[Collected data]
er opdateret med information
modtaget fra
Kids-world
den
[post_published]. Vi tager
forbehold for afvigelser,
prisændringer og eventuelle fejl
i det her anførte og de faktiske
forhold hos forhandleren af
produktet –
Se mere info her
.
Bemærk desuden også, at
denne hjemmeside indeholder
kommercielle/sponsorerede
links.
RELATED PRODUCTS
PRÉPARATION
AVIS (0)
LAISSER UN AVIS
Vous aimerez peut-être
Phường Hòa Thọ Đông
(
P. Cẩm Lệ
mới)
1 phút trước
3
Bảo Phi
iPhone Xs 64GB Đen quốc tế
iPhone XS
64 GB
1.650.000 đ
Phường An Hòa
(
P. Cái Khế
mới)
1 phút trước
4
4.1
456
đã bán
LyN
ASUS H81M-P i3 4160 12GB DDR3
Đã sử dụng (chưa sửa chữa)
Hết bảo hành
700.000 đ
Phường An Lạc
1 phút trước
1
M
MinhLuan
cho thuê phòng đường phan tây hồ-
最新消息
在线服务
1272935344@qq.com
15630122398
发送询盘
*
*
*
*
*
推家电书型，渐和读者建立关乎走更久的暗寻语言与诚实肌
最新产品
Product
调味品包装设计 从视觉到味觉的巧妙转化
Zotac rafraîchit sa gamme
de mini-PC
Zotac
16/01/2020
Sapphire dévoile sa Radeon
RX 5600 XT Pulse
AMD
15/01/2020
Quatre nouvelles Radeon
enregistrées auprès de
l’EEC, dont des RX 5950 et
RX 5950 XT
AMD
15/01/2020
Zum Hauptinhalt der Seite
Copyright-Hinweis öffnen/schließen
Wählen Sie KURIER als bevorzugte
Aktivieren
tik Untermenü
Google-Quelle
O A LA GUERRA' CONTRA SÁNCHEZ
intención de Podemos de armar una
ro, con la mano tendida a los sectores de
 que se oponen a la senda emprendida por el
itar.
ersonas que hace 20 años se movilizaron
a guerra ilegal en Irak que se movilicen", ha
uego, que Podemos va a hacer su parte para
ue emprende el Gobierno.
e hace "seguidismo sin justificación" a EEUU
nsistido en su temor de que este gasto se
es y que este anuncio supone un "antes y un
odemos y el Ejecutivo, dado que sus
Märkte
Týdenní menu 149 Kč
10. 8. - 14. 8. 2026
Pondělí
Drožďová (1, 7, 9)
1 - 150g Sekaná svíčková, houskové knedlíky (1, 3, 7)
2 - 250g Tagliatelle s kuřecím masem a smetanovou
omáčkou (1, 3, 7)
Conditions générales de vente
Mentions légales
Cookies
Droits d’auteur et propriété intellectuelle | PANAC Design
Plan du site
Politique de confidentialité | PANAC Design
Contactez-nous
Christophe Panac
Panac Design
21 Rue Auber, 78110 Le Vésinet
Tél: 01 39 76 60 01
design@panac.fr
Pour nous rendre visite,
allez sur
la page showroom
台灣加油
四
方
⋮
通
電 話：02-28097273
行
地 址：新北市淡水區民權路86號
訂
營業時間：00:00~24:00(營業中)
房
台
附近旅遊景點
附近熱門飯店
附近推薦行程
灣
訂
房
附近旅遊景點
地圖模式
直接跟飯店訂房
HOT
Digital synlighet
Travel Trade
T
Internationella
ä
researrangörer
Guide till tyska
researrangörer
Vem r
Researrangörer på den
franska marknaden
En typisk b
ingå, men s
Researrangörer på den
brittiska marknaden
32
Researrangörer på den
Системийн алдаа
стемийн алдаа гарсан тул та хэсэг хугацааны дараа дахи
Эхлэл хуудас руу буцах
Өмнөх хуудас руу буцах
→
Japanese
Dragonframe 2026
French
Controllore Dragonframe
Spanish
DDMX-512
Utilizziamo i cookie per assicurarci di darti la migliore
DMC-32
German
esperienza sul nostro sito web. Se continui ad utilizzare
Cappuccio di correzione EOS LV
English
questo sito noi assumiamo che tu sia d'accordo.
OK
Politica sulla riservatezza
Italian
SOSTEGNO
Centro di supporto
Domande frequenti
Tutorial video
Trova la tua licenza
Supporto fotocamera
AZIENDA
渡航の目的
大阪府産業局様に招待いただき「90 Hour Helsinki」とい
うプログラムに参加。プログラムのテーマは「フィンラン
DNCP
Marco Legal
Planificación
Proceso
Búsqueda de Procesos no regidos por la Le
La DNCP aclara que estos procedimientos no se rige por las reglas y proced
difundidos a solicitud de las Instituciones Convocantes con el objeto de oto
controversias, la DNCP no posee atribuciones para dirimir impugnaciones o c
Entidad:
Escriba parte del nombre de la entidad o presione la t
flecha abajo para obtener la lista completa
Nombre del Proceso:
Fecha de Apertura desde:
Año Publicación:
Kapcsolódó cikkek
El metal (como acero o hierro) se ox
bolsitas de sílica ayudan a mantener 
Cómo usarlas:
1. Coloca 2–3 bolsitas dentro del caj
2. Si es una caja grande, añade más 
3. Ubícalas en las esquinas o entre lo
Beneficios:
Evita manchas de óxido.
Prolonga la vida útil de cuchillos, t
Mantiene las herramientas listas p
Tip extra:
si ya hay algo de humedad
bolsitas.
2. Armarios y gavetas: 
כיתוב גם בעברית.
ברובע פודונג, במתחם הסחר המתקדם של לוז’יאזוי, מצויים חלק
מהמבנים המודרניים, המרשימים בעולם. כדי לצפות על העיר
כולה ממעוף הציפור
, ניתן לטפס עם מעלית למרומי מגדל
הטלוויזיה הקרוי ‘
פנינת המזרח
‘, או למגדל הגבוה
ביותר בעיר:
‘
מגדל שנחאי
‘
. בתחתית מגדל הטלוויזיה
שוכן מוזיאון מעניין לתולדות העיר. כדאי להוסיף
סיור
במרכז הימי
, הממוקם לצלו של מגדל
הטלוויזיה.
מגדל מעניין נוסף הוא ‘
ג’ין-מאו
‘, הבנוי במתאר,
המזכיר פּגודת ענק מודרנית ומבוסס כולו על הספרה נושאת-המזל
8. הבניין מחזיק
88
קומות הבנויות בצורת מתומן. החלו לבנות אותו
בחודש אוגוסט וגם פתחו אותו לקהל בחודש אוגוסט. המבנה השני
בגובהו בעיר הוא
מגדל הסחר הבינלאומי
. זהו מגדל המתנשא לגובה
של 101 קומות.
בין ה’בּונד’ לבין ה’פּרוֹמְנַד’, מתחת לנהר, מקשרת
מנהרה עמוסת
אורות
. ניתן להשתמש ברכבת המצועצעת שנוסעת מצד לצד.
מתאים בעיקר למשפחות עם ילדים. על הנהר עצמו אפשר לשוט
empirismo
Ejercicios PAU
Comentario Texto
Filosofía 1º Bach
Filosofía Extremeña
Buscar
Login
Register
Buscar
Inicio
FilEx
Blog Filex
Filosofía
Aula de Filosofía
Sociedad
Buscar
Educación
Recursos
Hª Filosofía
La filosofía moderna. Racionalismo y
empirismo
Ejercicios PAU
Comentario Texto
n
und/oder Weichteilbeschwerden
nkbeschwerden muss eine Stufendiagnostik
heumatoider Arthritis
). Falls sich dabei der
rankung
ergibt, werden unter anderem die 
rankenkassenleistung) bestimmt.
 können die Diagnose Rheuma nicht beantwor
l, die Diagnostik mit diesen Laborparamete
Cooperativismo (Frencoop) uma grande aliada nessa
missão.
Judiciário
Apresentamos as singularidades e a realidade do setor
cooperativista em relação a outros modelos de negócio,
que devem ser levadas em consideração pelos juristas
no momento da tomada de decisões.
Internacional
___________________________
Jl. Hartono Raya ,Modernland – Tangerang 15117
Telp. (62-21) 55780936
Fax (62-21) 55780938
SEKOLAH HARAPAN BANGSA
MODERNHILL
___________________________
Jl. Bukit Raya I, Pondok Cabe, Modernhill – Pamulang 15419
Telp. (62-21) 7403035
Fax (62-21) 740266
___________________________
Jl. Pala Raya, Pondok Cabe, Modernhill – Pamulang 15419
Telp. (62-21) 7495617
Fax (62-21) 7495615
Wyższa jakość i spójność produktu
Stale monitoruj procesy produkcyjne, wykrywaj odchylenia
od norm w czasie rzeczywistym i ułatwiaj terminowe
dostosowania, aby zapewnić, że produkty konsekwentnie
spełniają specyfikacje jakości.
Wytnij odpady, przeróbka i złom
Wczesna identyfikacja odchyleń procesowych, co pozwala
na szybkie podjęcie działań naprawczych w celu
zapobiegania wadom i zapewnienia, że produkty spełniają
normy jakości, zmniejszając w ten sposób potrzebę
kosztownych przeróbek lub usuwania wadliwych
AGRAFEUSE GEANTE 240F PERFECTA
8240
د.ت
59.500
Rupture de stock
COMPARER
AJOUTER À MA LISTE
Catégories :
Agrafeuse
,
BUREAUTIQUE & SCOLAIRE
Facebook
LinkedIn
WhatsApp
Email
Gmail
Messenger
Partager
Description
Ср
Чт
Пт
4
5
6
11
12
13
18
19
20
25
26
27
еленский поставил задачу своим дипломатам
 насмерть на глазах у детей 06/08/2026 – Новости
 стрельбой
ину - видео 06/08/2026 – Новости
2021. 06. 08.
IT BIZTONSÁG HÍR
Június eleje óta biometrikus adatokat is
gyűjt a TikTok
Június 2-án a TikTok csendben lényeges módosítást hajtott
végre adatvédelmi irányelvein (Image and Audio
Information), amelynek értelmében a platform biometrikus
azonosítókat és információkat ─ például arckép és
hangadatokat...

Exercise instructions:
Check each line above for "parte" and state how many match, answering with only the number.

Result below:
2